James Henderson, senior consultant, Atkins, said: “The new bridge at Frampton Cotterell is at the forefront of an exciting new development in civil engineering techniques. The strength and lightweight nature of composites have allowed commercial aircraft to fly further, faster and more economically. Having gained this knowledge and expertise, we wanted to see where else the technology could be used to deliver similar benefits. Our initial idea was to look at bridge building, a form of engineering which has largely been using the same methods for centuries.
“The most attractive benefit of a composite bridge is that it would cost at least 50 per cent less to maintain than a concrete or steel structure over the course of its life. There are other added benefits too, such as the ease of creating bridges with more interesting designs, the ability to create longer spans between legs or other supporting structures and the fact that they will last longer before needing replacement.”

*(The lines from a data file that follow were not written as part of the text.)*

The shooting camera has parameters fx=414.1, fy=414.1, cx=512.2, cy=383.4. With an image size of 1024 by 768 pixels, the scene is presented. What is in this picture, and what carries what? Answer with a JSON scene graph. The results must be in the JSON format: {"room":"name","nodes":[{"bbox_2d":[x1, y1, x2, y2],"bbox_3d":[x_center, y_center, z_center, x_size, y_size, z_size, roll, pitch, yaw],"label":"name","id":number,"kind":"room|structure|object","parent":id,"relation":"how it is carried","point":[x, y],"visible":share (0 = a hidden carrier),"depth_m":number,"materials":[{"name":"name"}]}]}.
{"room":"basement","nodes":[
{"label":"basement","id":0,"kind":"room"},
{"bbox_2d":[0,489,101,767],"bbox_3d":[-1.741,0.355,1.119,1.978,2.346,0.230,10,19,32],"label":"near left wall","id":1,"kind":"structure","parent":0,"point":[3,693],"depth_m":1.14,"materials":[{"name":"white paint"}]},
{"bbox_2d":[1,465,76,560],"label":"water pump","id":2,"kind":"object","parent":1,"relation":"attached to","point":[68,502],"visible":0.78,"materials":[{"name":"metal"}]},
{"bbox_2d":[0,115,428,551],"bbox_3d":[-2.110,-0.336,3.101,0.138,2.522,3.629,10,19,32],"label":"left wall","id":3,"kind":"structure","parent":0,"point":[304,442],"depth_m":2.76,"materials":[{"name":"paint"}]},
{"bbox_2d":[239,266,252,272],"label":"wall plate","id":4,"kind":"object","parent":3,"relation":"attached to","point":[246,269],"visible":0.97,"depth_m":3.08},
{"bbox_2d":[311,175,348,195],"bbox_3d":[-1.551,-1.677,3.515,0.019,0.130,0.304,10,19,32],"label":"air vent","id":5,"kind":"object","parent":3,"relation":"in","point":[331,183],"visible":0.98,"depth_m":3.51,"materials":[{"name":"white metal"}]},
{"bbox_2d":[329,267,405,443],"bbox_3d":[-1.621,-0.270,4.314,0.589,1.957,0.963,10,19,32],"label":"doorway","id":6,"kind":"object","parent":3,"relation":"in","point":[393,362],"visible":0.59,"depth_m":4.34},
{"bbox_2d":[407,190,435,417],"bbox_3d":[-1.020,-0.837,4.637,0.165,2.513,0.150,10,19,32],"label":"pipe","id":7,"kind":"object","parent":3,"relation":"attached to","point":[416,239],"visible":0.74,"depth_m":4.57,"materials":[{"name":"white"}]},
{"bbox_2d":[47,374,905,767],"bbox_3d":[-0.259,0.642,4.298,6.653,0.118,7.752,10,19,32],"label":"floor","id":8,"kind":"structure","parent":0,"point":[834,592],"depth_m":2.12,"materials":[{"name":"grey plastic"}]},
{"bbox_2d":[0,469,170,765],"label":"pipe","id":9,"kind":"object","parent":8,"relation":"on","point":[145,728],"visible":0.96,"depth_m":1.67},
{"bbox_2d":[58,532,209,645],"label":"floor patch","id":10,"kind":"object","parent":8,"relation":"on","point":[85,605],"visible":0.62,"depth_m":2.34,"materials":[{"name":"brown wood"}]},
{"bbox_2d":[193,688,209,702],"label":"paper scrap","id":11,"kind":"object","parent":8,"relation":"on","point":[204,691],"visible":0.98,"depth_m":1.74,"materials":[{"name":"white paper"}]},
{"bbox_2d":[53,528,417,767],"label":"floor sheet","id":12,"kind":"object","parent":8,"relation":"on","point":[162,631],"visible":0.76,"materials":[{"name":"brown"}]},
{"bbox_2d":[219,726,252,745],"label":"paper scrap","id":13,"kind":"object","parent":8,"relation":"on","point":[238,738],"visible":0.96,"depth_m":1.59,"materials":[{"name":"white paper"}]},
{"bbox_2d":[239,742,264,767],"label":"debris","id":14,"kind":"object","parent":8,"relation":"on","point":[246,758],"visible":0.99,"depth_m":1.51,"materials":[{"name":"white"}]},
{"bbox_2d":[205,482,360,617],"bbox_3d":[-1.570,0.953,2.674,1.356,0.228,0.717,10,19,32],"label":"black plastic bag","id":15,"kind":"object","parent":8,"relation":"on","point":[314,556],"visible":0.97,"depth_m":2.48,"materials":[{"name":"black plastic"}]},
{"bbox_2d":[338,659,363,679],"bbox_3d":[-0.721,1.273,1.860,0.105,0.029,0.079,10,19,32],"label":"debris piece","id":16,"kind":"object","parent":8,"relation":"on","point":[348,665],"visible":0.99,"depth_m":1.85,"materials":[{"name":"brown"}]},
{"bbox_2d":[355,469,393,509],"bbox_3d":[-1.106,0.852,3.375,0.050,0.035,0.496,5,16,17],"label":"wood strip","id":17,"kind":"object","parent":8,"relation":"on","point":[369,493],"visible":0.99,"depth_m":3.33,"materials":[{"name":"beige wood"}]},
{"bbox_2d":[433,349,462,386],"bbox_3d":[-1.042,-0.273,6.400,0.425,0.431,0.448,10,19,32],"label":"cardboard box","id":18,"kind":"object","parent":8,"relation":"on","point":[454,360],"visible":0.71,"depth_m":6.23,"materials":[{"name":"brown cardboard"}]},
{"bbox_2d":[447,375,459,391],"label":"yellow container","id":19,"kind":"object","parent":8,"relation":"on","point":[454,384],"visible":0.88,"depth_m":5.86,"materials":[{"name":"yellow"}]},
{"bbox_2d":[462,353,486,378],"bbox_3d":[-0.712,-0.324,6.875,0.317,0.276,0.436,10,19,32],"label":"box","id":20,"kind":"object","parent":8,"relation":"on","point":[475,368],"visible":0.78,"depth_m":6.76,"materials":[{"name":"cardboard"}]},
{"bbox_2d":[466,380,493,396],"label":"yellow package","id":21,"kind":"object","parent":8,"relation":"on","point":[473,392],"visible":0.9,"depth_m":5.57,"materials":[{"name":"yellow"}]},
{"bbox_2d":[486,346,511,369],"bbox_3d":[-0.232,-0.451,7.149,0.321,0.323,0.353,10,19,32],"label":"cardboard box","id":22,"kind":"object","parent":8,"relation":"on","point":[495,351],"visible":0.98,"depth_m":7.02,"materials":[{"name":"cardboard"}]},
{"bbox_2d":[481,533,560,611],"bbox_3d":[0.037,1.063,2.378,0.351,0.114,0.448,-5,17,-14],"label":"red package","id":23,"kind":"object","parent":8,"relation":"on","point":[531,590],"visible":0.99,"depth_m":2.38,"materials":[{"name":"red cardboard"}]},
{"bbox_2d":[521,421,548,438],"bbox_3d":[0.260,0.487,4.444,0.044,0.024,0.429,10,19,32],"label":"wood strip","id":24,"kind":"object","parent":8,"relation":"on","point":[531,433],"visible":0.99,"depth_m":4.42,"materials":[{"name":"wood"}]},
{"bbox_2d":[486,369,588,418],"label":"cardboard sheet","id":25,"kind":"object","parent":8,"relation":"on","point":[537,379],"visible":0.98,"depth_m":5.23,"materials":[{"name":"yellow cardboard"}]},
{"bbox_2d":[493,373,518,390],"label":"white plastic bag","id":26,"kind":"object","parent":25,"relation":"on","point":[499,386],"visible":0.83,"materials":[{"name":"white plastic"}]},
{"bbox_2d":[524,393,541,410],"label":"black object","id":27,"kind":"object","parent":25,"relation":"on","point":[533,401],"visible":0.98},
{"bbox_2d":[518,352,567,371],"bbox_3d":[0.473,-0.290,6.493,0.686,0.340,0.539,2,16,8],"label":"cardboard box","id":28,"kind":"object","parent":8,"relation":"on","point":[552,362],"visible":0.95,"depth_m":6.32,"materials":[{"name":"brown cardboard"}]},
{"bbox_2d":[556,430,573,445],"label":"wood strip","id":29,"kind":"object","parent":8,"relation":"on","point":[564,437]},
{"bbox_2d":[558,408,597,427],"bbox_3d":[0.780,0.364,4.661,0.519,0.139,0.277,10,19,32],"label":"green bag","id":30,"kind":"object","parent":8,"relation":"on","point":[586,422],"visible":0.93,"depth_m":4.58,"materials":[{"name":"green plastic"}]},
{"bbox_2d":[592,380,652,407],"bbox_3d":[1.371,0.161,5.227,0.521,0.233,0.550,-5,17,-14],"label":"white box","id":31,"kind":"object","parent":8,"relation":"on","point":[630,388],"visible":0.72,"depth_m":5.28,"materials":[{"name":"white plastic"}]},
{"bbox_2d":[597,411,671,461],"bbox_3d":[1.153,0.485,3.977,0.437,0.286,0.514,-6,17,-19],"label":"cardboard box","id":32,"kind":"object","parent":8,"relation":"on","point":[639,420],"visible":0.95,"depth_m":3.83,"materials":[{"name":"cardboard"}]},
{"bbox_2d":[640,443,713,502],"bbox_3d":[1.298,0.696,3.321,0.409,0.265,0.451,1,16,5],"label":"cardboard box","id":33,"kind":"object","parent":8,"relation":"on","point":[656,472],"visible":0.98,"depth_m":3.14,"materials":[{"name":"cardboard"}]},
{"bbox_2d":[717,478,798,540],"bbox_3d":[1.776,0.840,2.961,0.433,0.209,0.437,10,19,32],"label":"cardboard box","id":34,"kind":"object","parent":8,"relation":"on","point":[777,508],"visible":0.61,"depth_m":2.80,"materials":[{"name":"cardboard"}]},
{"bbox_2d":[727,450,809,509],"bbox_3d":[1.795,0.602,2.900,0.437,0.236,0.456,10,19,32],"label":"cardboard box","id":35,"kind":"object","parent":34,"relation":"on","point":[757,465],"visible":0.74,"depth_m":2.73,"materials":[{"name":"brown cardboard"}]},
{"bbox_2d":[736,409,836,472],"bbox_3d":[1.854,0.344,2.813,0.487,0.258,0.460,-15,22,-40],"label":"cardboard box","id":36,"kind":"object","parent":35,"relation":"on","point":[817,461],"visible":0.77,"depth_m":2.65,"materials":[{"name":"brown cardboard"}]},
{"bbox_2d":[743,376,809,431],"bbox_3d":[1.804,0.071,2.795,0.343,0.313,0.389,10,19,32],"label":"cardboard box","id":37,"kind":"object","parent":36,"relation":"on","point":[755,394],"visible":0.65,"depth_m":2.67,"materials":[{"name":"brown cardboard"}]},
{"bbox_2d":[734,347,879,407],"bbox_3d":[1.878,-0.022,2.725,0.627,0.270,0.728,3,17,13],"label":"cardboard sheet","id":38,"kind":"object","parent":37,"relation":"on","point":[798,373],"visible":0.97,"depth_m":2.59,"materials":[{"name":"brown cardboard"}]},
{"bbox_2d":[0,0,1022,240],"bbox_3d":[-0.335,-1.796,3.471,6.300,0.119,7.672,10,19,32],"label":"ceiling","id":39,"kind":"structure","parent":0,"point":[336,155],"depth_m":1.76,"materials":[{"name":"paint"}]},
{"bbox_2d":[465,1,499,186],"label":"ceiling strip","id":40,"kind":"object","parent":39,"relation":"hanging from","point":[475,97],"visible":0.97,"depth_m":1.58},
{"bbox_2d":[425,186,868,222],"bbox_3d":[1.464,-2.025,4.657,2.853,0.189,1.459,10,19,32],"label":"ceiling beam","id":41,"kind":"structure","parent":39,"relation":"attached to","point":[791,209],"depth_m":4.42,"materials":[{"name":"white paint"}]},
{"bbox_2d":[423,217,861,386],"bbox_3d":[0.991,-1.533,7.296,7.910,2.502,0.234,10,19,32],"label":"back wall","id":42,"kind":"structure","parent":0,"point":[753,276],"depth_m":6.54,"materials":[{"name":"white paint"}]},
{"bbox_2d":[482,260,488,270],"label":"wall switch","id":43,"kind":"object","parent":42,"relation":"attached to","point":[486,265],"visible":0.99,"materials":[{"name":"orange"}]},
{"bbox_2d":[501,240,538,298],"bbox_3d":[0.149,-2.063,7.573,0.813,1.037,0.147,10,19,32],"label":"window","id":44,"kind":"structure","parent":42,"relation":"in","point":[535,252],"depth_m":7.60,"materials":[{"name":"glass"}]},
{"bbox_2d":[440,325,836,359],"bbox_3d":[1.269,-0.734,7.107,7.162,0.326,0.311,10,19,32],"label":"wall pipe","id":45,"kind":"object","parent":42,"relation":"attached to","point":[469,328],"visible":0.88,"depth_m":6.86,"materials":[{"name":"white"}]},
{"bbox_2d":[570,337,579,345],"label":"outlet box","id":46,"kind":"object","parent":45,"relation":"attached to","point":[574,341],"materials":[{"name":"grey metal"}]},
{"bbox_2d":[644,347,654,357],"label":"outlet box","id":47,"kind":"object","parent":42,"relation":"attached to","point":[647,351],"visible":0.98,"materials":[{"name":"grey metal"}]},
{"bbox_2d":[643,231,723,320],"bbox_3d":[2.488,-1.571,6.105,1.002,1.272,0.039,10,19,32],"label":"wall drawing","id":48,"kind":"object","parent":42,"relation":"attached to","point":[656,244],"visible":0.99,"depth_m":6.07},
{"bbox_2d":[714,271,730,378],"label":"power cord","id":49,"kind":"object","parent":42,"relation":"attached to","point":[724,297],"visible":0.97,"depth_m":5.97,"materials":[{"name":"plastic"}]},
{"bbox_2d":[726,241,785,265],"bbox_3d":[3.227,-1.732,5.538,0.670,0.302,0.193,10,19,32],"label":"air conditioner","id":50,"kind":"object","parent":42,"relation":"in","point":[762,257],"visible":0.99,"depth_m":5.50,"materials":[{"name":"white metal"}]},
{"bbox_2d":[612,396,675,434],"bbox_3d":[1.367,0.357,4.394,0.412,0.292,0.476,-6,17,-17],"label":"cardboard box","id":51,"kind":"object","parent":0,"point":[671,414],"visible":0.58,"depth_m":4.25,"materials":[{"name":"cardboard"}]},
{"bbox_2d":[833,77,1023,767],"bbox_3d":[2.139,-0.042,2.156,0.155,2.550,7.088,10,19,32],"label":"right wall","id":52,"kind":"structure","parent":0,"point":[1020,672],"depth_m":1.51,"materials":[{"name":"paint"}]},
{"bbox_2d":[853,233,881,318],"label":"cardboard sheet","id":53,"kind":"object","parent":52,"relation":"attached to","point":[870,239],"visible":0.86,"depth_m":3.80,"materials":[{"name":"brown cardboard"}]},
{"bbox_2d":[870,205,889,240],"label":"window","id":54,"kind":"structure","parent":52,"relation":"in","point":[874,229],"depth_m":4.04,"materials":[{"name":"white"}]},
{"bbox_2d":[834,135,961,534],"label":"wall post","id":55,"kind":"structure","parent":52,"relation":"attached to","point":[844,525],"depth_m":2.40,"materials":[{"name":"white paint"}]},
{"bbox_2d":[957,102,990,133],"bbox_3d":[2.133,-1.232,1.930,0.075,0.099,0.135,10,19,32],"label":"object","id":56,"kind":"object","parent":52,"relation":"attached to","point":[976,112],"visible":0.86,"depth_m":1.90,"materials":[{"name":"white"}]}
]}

Tom Hitchings Business Development Director at the NCC said, “The National Composites Centre provides collaborative, open-access, research, technology and people development, delivering world-class innovation and knowledge transfer for the design, manufacture and application of composites. The Frampton Cotterell bridge project has provided the opportunity to broaden our understanding of the construction industry needs and the potential for utilising advanced composites materials in that sector.
“The NCC is expanding rapidly and our extension, doubling the size of the centre will be opening for business later this year. The NCC is working with companies from 10 different sectors, such as rail and construction infrastructure, renewables, oil and gas and is no longer just associated with aerospace – this is an important step forward for us. The expanded facilities will widen the UK’s ability to exploit the use of new composite materials and processes, as well as providing support for SME usage and training programmes.”
Works to demolish the old bridge and prepare the site for the new structure were scheduled during the school holidays to help minimise disruption to local traffic.
It is anticipated that Church Road will be reopened to traffic from early September. A three-way traffic light system will continue until November, to allow the bridge’s original masonry parapets to be re-built, utilities reinstalled and final road surfacing to be carried out.